Correlation Analysis

Correlation Analysis#

Here we will build a correlation matrix for all numerical variables.

We will also create scatter plots for those with a correlation coefficient greater than 0.3.

Additionally, we can create scatter plots for specific pairs even if the correlation coefficient is low, as we are focused on the relationship rather than the correlation coefficient itself.

Table df_sales#

We will create labels for column names.

labels = {
    'from_purchase_to_approved_hours': 'Purchase To Approved',
    'from_purchase_to_carrier_days': 'Purchase To Carrier',
    'delivery_time_days': 'Delivery Time',
    'delivery_time_estimated_days': 'Estimated Delivery',
    'delivery_delay_days': 'Delivery Delay',
    'from_approved_to_carrier_days': 'Approved To Carrier',
    'from_carrier_to_customer_days': 'Carrier To Customer',
    'payments_cnt': 'Payments Cnt',
    'total_payment': 'Total Payment',
    'avg_payment': 'Avg Payment',
    'total_installments_cnt': 'Total Installments',
    'products_cnt': 'Products Cnt',
    'unique_products_cnt': 'Unique Products Cnt',
    'sellers_cnt': 'Sellers Cnt',
    'product_categories_cnt': 'Categories Cnt',
    'total_products_price': 'Total Products Price',
    'avg_products_price': 'Avg Product Price',
    'total_freight_value': 'Total Freight Value',
    'total_order_price': 'Total Order Price',
    'total_weight_kg': 'Total Weight',
    'total_volume_cm3': 'Total Volume',
    'avg_distance_km': 'Avg Distance',
    'avg_carrier_delivery_delay_days': 'Avg Carrier Delay',
    'freight_ratio': 'Freight Ratio',
    'reviews_cnt': 'Reviews Cnt',
    'order_avg_reviews_score': 'Avg Review Score'
}

Let’s look at the correlation between the metrics.
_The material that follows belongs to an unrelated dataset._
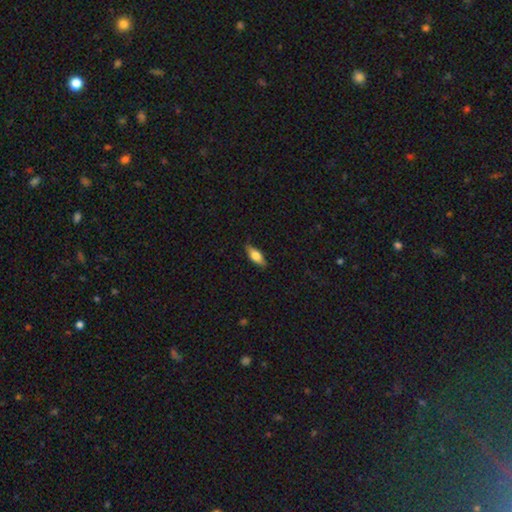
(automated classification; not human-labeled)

df_sales.analysis.corr_matrix(labels=labels)
/home/pagri/.cache/pypoetry/virtualenvs/olist-deep-dive-kC-yxADm-py3.13/lib/python3.13/site-packages/frameon/dataframe/analysis/correlation.py:283: ConstantInputWarning:

An input array is constant; the correlation coefficient is not defined.
/home/pagri/.cache/pypoetry/virtualenvs/olist-deep-dive-kC-yxADm-py3.13/lib/python3.13/site-packages/frameon/dataframe/analysis/correlation.py:283: ConstantInputWarning:

An input array is constant; the correlation coefficient is not defined.
/home/pagri/.cache/pypoetry/virtualenvs/olist-deep-dive-kC-yxADm-py3.13/lib/python3.13/site-packages/frameon/dataframe/analysis/correlation.py:283: ConstantInputWarning:

An input array is constant; the correlation coefficient is not defined.
/home/pagri/.cache/pypoetry/virtualenvs/olist-deep-dive-kC-yxADm-py3.13/lib/python3.13/site-packages/frameon/dataframe/analysis/correlation.py:283: ConstantInputWarning:

An input array is constant; the correlation coefficient is not defined.
/home/pagri/.cache/pypoetry/virtualenvs/olist-deep-dive-kC-yxADm-py3.13/lib/python3.13/site-packages/frameon/dataframe/analysis/correlation.py:283: ConstantInputWarning:

An input array is constant; the correlation coefficient is not defined.
/home/pagri/.cache/pypoetry/virtualenvs/olist-deep-dive-kC-yxADm-py3.13/lib/python3.13/site-packages/frameon/dataframe/analysis/correlation.py:283: ConstantInputWarning:

An input array is constant; the correlation coefficient is not defined.
../../_images/9b0d086541d1882529200fe0b2b18cd9d01f918b62134a6d8403d30877b04644.jpg

Key Observations:

  • There is a moderate positive correlation (0.4) between the total delivery time and the delivery time to the carrier. Therefore, the delivery time to the carrier affects the total delivery time, which is logical.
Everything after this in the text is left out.